Date | May 2009 | Marks available | 16 | Reference code | 09M.1.hl.TZ2.11 |
Level | HL only | Paper | 1 | Time zone | TZ2 |
Command term | Find, Show that, and Sketch | Question number | 11 | Adapted from | N/A |
Question
A function is defined as \(f(x) = k\sqrt x \), with \(k > 0\) and \(x \geqslant 0\) .
(a) Sketch the graph of \(y = f(x)\) .
(b) Show that f is a one-to-one function.
(c) Find the inverse function, \({f^{ - 1}}(x)\) and state its domain.
(d) If the graphs of \(y = f(x)\) and \(y = {f^{ - 1}}(x)\) intersect at the point (4, 4) find the value of k .
(e) Consider the graphs of \(y = f(x)\) and \(y = {f^{ - 1}}(x)\) using the value of k found in part (d).
(i) Find the area enclosed by the two graphs.
(ii) The line x = c cuts the graphs of \(y = f(x)\) and \(y = {f^{ - 1}}(x)\) at the points P and Q respectively. Given that the tangent to \(y = f(x)\) at point P is parallel to the tangent to \(y = {f^{ - 1}}(x)\) at point Q find the value of c .
Markscheme
(a)
A1
Note: Award A1 for correct concavity, passing through (0, 0) and increasing.
Scales need not be there.
[1 mark]
(b) a statement involving the application of the Horizontal Line Test or equivalent A1
[1 mark]
(c) \(y = k\sqrt x \)
for either \(x = k\sqrt y \) or \(x = \frac{{{y^2}}}{{{k^2}}}\) A1
\({f^{ - 1}}(x) = \frac{{{x^2}}}{{{k^2}}}\) A1
\({\text{dom}}\left( {{f^{ - 1}}(x)} \right) = \left[ {0,\infty } \right[\) A1
[3 marks]
(d) \(\frac{{{x^2}}}{{{k^2}}} = k\sqrt x \,\,\,\,\,\)or equivalent method M1
\(k = \sqrt x \)
\(k = 2\) A1
[2 marks]
(e) (i) \(A = \int_a^b {({y_1} - {y_2}){\text{d}}x} \) (M1)
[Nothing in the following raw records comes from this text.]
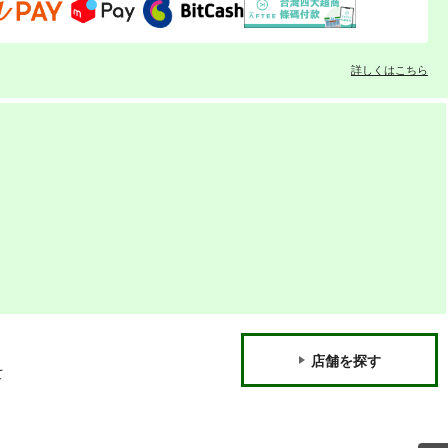
詳しくはこちら
店舗を探す
て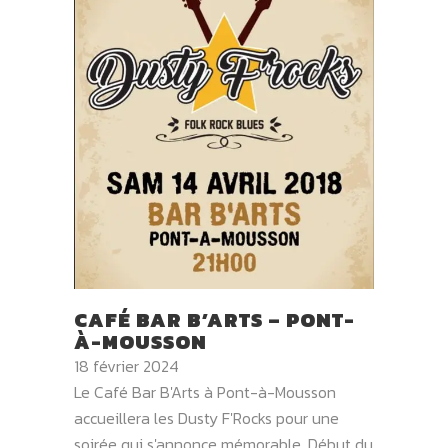
CAFÉ BAR B’ARTS – PONT-
À-MOUSSON
18 février 2024
Le Café Bar B'Arts à Pont-à-Mousson
accueillera les Dusty F'Rocks pour une
soirée qui s'annonce mémorable. Début du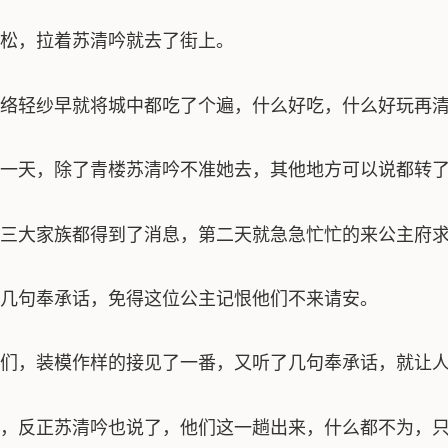
松，拉着苏清吟就去了街上。
轻纱早就将城中都吃了个遍，什么好吃，什么好玩再清
天，除了青楼苏清吟不准她去，其他地方可以说都转了
大家族都得到了消息，第二天就急急忙忙的来公主府求
句奉承话，免得这位公主记恨他们不来请安。
，装模作样的接见了一番，又听了几句奉承话，就让人
反正苏清吟也说了，他们这一趟出来，什么都不为，只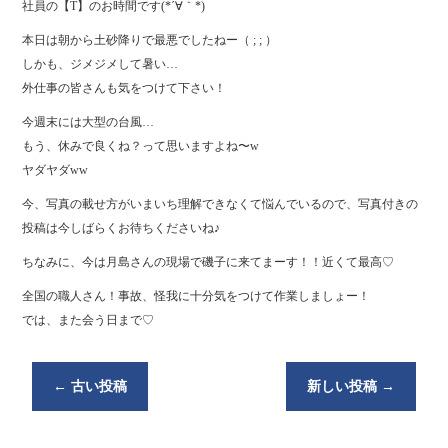
社員の【T】のお時間です(*´∀｀*)
本日は朝から土砂降りで最悪でしたねー（ ; ; ）
しかも、ジメジメして暑い…
外仕事の皆さんも気をつけて下さい！
今週末には大型の台風…
もう、休みで良くね？って思いますよね〜w
ヤダヤダww
今、写真の載せ方がいまいち理解できなくて悩んでいるので、写真付きの
投稿は今しばらくお待ちくださいね♪
ちなみに、今は月島さんの現場で磯子に来てまーす！！近くて最高♡
全国の職人さん！事故、怪我に十分気をつけて作業しましょー！
では、また会う日まで♡
←
古い投稿
新しい投稿
→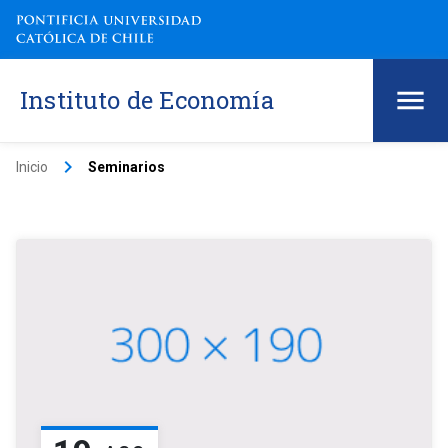
Instituto de Economía
keyboard_arrow_right
Inicio
Seminarios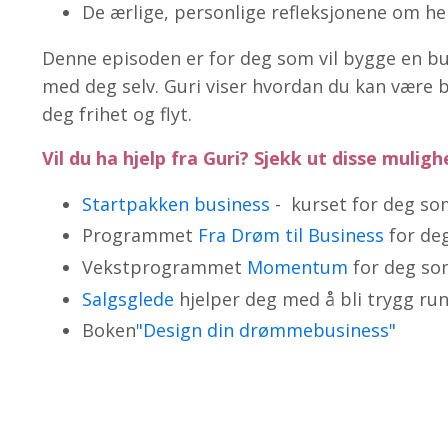
De ærlige, personlige refleksjonene om hel
Denne episoden er for deg som vil bygge en b
med deg selv. Guri viser hvordan du kan være 
deg frihet og flyt.
Vil du ha hjelp fra Guri? Sjekk ut disse mulig
Startpakken business
- kurset for deg som
Programmet
Fra Drøm til Business
for de
Vekstprogrammet
Momentum
for deg so
Salgsglede
hjelper deg med å bli trygg run
Boken
"Design din drømmebusiness"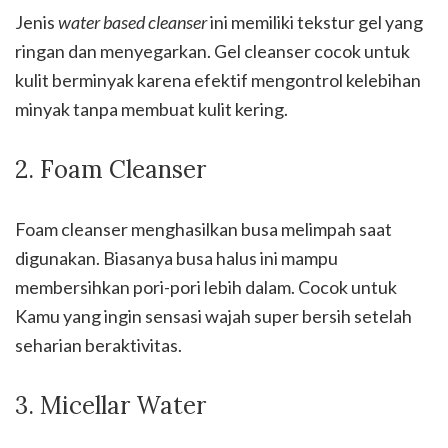
Jenis
water based cleanser
ini memiliki tekstur gel yang
ringan dan menyegarkan. Gel cleanser cocok untuk
kulit berminyak karena efektif mengontrol kelebihan
minyak tanpa membuat kulit kering.
2. Foam Cleanser
Foam cleanser menghasilkan busa melimpah saat
digunakan. Biasanya busa halus ini mampu
membersihkan pori-pori lebih dalam. Cocok untuk
Kamu yang ingin sensasi wajah super bersih setelah
seharian beraktivitas.
3. Micellar Water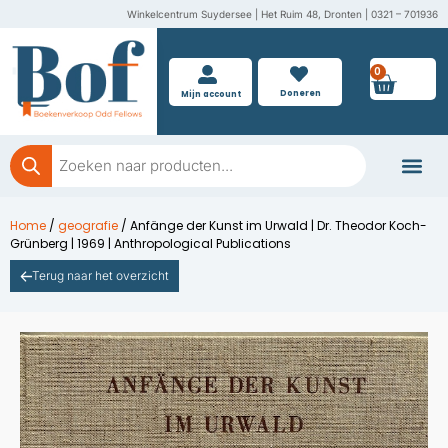
Ga
Winkelcentrum Suydersee | Het Ruim 48, Dronten | 0321 – 701936
naar
de
0
Wink
inhoud
Doneren
Mijn account
Producten
zoeken
Boeken doner
Home
/
geografie
/ Anfänge der Kunst im Urwald | Dr. Theodor Koch-
Grünberg | 1969 | Anthropological Publications
Terug naar het overzicht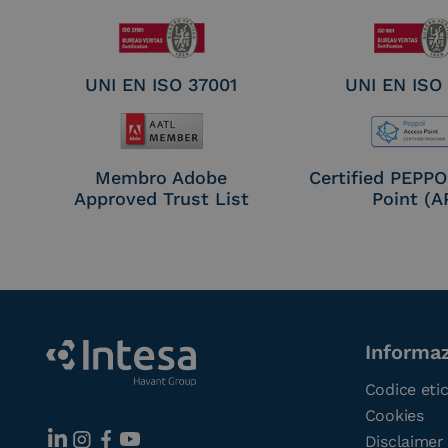
UNI EN ISO 37001
UNI EN ISO
Membro Adobe
Certified PEPP
Approved Trust List
Point (A
Informaz
Codice eti
Cookies
Disclaimer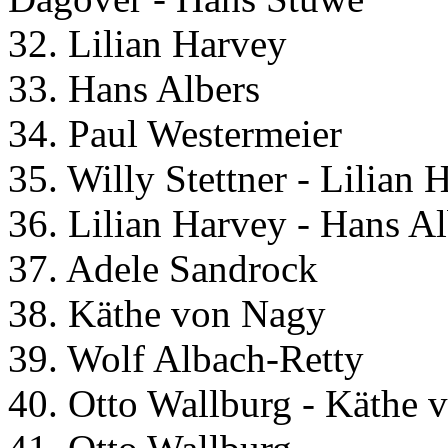
32. Lilian Harvey
33. Hans Albers
34. Paul Westermeier
35. Willy Stettner - Lilian 
36. Lilian Harvey - Hans Al
37. Adele Sandrock
38. Käthe von Nagy
39. Wolf Albach-Retty
40. Otto Wallburg - Käthe 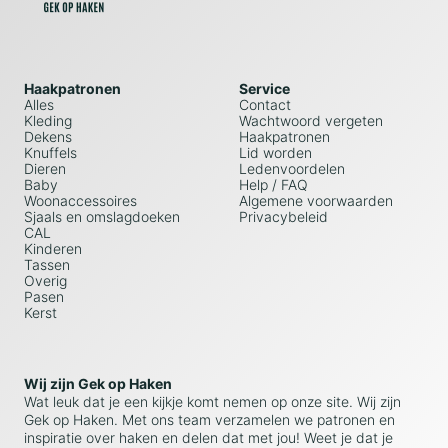
Haakpatronen
Service
Alles
Contact
Kleding
Wachtwoord vergeten
Dekens
Haakpatronen
Knuffels
Lid worden
Dieren
Ledenvoordelen
Baby
Help / FAQ
Woonaccessoires
Algemene voorwaarden
Sjaals en omslagdoeken
Privacybeleid
CAL
Kinderen
Tassen
Overig
Pasen
Kerst
Wij zijn Gek op Haken
Wat leuk dat je een kijkje komt nemen op onze site. Wij zijn
Gek op Haken. Met ons team verzamelen we patronen en
inspiratie over haken en delen dat met jou! Weet je dat je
\(A = \int_0^4 {\left( {2{x^{\frac{1}{2}}} - \frac{1}{4}{x^2}} \right){\text{d}}x} \) A1
\( = \left[ {\frac{4}{3}{x^{\frac{3}{2}}} - \frac{1}{{12}}{x^3}} \right]_0^4\) A1
\( = \frac{{16}}{3}\) A1
(ii) attempt to find either \(f'(x)\) or \(({f^{ - 1}})'(x)\) M1
\(f'(x) = \frac{1}{{\sqrt x }},{\text{ }}\left( {({f^{ - 1}})'(x) = \frac{x}{2}} \right)\) A1A1
\(\frac{1}{{\sqrt c }} = \frac{c}{2}\) M1
\(c = {2^{\frac{2}{3}}}\) A1
[9 marks]
Total [16 marks]
Examiners report
Many students could not sketch the function. There was confusion between the vertical and horizontal line test for one-to-one functions. A significant number of students gave long and inaccurate explanations for a one-to-one function. Finding the inverse was done very well by most students although the notation used was generally poor. The domain of the inverse was ignored by many or done incorrectly even if the sketch was correct. Many did not make the connections between the parts of the question. An example of this was the number of students who spent time finding the point of intersection in part e) even though it was given in d).